Address: East Unit, 4F, Zhaowei Building, No.14 Jiuxianqiao Road, Chaoyang District, Beijing

Fax: 010-58781001

Tel.: 010-58781038

Attn.: Hongyi Zhou

 

Party B:

Address: No.1 Block D, Huitong Times Square, No.71 Jianguo Road, Chaoyang District, Beijing

Fax: 010-58781001

Tel.: 010-58781038

Attn.: Jie Chen

 

11. Assignment

 

Party B shall not assign any of its rights or obligations hereunder to any third party except with Party A’s prior written consent.

 

12. Severability

 

Should any provision of this Agreement be held invalid or unenforceable under applicable laws, such provision shall be invalid or unenforceable only to the extent of such invalidity or unenforceability without affecting or impairing the validity or enforceability of the remainder of this Agreement.

 

13. Amendments and Supplements

 

This Agreement may be amended or supplemented by a written instrument duly executed by both parties.

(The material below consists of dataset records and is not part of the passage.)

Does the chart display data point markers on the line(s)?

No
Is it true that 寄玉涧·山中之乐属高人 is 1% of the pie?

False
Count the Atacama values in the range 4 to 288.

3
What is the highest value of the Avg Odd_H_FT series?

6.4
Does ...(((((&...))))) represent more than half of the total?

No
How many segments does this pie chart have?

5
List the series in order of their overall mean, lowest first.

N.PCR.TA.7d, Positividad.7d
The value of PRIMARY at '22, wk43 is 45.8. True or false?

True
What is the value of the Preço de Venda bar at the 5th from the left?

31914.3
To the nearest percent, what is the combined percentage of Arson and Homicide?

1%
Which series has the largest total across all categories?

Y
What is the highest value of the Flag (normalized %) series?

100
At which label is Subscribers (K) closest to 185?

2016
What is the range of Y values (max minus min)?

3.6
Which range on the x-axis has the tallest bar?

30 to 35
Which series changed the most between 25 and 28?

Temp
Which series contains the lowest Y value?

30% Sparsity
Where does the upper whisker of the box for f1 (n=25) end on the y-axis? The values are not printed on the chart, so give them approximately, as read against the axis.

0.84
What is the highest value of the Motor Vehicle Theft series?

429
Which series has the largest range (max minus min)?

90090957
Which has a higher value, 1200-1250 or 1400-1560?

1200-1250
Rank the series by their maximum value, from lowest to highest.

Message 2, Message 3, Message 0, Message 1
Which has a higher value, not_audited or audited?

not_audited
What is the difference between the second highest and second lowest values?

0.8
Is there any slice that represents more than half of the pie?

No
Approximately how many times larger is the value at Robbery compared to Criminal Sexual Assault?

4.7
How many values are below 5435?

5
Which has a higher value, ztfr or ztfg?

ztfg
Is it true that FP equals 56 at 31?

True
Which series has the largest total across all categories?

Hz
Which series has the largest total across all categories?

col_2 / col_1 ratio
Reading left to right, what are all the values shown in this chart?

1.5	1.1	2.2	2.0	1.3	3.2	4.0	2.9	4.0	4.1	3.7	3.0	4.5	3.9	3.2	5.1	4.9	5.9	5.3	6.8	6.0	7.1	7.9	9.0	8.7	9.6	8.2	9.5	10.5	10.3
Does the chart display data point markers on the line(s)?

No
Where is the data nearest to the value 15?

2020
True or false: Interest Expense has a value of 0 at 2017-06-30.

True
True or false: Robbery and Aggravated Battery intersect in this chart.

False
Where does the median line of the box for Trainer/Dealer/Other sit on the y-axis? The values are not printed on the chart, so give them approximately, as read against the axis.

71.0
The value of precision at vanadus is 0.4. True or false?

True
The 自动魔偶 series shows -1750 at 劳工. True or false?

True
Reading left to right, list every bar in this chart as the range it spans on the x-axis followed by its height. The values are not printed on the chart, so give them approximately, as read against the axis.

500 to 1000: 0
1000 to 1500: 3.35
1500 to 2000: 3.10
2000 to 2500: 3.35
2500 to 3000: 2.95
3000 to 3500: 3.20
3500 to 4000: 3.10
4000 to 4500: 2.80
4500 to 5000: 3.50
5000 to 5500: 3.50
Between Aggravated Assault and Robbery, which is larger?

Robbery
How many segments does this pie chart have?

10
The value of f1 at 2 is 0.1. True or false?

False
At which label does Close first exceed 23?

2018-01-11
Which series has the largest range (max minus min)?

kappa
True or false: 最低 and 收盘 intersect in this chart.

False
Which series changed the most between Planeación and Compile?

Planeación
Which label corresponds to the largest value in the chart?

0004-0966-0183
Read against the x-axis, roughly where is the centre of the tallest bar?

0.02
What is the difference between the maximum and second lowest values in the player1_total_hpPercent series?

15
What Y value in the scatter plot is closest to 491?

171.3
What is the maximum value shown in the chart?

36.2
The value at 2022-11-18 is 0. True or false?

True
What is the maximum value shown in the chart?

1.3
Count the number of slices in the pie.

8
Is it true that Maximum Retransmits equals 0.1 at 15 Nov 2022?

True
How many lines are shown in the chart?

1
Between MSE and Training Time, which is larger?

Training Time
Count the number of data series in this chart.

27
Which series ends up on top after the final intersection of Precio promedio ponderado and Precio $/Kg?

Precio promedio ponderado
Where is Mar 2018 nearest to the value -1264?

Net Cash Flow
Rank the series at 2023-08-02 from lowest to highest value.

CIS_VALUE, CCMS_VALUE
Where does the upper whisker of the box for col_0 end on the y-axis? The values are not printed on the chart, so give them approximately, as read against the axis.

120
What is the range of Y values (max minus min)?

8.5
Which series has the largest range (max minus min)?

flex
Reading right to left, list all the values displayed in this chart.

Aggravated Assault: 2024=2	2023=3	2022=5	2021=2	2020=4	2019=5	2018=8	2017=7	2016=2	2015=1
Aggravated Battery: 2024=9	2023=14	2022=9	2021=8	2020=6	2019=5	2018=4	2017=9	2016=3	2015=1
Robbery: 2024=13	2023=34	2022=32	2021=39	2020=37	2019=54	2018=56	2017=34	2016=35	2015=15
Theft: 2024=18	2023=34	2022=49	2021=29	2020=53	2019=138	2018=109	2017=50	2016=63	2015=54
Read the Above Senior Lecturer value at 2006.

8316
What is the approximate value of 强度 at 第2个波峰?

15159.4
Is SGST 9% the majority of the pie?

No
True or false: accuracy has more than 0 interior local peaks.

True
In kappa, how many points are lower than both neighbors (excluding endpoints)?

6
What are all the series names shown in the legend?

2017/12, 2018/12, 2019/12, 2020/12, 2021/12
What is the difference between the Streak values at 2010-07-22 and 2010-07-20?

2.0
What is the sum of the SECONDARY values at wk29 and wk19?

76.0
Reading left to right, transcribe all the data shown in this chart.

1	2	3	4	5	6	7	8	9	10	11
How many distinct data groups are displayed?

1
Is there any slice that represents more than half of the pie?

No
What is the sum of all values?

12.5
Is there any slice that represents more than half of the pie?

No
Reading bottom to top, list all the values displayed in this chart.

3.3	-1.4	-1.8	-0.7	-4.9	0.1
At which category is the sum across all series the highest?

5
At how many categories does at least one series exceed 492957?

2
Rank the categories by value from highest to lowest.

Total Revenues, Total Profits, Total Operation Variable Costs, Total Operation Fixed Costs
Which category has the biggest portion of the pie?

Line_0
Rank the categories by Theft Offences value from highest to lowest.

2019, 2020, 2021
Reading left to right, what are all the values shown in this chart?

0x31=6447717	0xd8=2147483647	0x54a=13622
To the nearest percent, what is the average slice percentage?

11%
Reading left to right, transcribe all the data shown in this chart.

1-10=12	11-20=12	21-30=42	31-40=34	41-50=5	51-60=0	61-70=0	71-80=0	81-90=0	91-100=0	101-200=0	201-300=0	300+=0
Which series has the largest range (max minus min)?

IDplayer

All amendments and supplements hereto are made an integral part of this Agreement and have the same legal effect as this Agreement.

 



 

14. Governing Law

 

This Agreement shall be governed by and construed in accordance with the PRC laws.

 

15. Miscellaneous

 

This Agreement is an amended version of the original agreement and supersedes the original agreement. The original agreement shall be automatically null and void as of the effective date hereof.

 

IN WITNESS WHEREOF, both parties hereto have caused this Agreement to be executed by their authorized representatives as of the date first above written.

 



 

(Remainder of this page intentionally left blank)

 

Party A: Qizhi Software (Beijing) Co., ltd. (seal)

 

Legal representative/authorized representative:

/s/ [Company Stamp of Qizhi Software (Beijing) Co., Ltd.]

 

 

Party B: Shanghai Qitai Network Technology Co., Ltd. (seal)

 

 

Legal representative/authorized representative:

/s/ [Company Stamp of Shanghai Qitai Network Technology Co., Ltd.]

 



 

Annex 1: List of Technology Consulting and Services

 

Party A will provide Party B with the following technology consulting and services:

 

1. Provide the technology consulting and services related to Internet information services;

 

2. Provide the consulting and services related to computer software technology development.

 



 

Annex 2 Calculation and Payment Method of Technology Consulting and Service Fee

 

1. The calculation method of the service fee for the technology consulting and services paid by Party A to Party B is as follows:

 

[Monthly fee = Standard monthly fee per 1000 Pageviews] X

[Number of Pageviews current month]

 

[1,000]

 

[Standard monthly fee per 1000 Pageviews = RMB 20]

 

2. Each month, Party A shall adjust the said standard monthly fee per 1000 Pageviews depending on Party B’s actual operations and thus adjust the monthly fee. Party B shall be obligated to, at Party A’s request and at any time, provide Party A with the corresponding materials. Party A has the right to, at any time, check or verify such materials.

 

3. Before the 7th day of each month, Party B shall pay the technical service fee for the previous month to the account designated by Party A.